Per ebola, i ricercatori si sono basati sui dati provenienti dai tre paesi maggiormente colpiti (Sierra Leone, Guinea e Liberia, dove i morti sfiorano oggi i 1.900), e una volta ottenuto il modello specifico per l’epidemia, hanno provato a estrapolarne le previsioni per l’Africa, ma anche per il resto del mondo. “Abbiamo così visto che, se non cambia nulla, ovvero se l’epidemia continua a crescere come ora e la trasmissibilità del virus si mantiene ai livelli attuali, i casi di infezione entro la fine del mese potranno oscillare tra i 6mila e i 10mila”, racconta il ricercatore: “Dopo di che abbiamo effettuato delle simulazioni per calcolare la probabilità che un individuo infetto salga su un aereo e porti il virus in altri paesi senza ebola, per diverse date”. Dalle migliaia di simulazioni effettuate è così emerso che in Italia, entro le prossime tre settimane, la probabilità di arrivo di un caso di ebolaè del 5%, in Europa circa il 10-20%. “Questo significa che tra le varie simulazioni effettuate solo in piccole frazioni si identifica un rischio di importazione di ebola per il nostro paese o continente”, rassicura Vespignani “e in ogni caso – e questa è la buona notizia – è che anche ci fosse un caso di importazione il numero di infezioni che si possono attendere è estremamente basso, appena un paio di casi. Non esiste una reale probabilità di contagio, sostanzialmente perché da noi, le nostre abitudini igieniche, i nostri comportamenti e il nostro sistema sanitario, sono profondamente diversi da quelli che si hanno in Africa. Infatti quando le previsioni sono fatte per il Ghana o il Gambia gli eventi di importazione e contagio sono decisamente più probabili”.

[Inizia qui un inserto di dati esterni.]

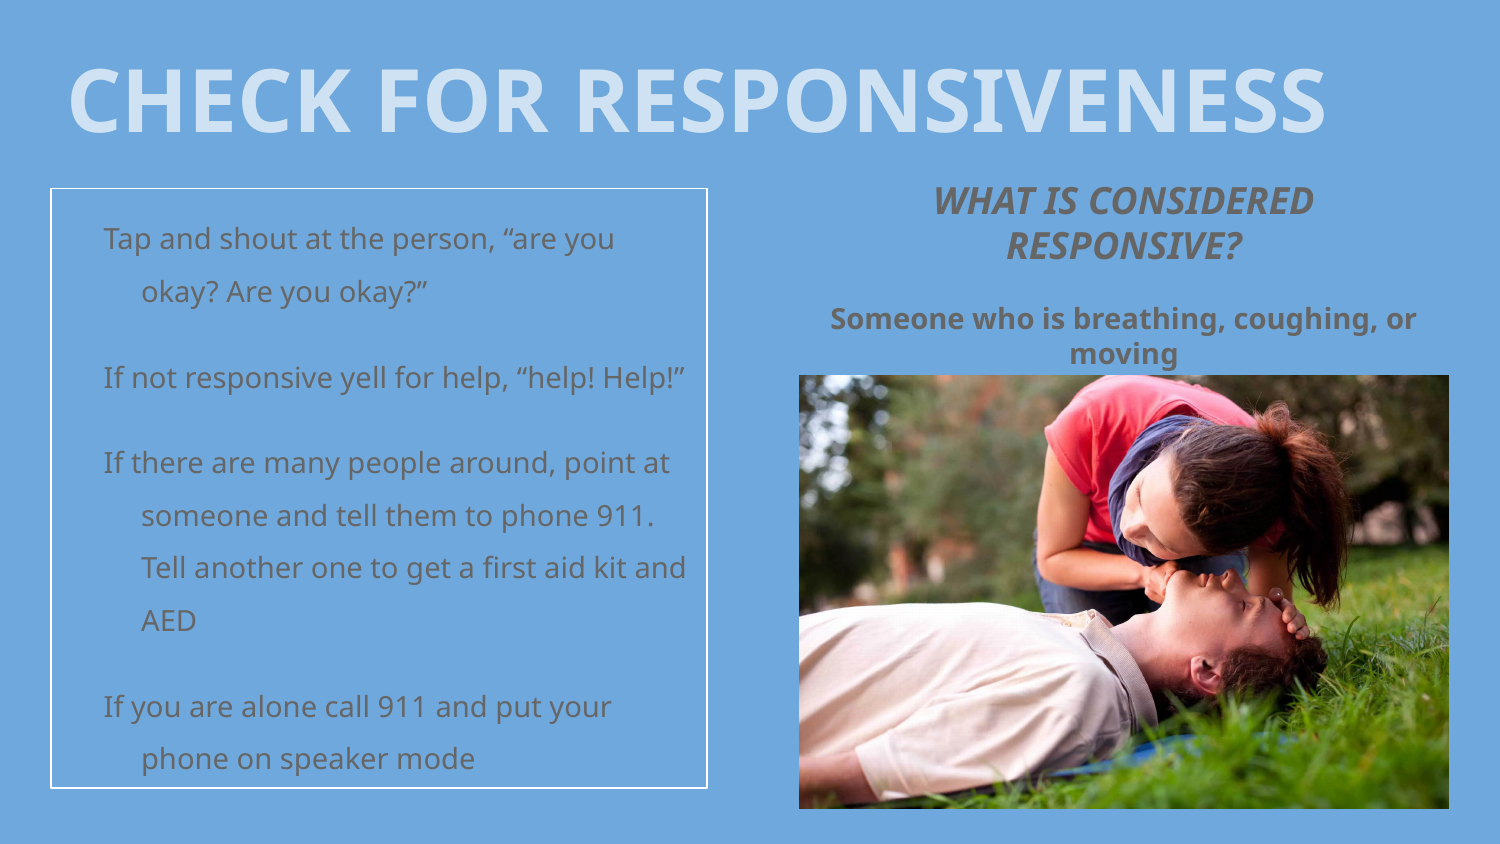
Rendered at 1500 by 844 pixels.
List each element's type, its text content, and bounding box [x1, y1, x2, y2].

Purtroppo al momento le previsioni del team di Vespignani riproducono bene quanto sta succedendo in Africa: la speranza però è che nelle prossime settimane, anche per effetto delle misure di intervento sul campo, comincino a discostarsi. Nel frattempo i dati vengono continuamente aggiornati, e simulazionieffettuate di continuo, anche per capire se le misure adottate per contenere l’epidemia funzionino. “Per esempio, abbiamo ipotizzato che l’80% dei collegamenti coi paesi colpiti fosse interrotto. Quel che abbiamo visto è che le probabilità di importazione nel mondo occidentale del virus non cambiano sostanzialmente. Osserviamo solo un ritardo modesto, di circa 3-4 settimane, sulle probabilità di arrivo del virus”. Cosa significa questo? “Quanto elaborato con le previsioni è un effetto molto temuto da chi sta combattendo l’epidemia, perché significa che per ritardare l’arrivo del virus di poche settimane, si mette a rischio la possibilità di portare in loco le risorse e il personale necessario a combattere davvero l’epidemia. In altre parole, solo per rimandare il pericolo di esportazione del virus, si rischia di perdere la battaglia sul campo”, conclude Vespignani.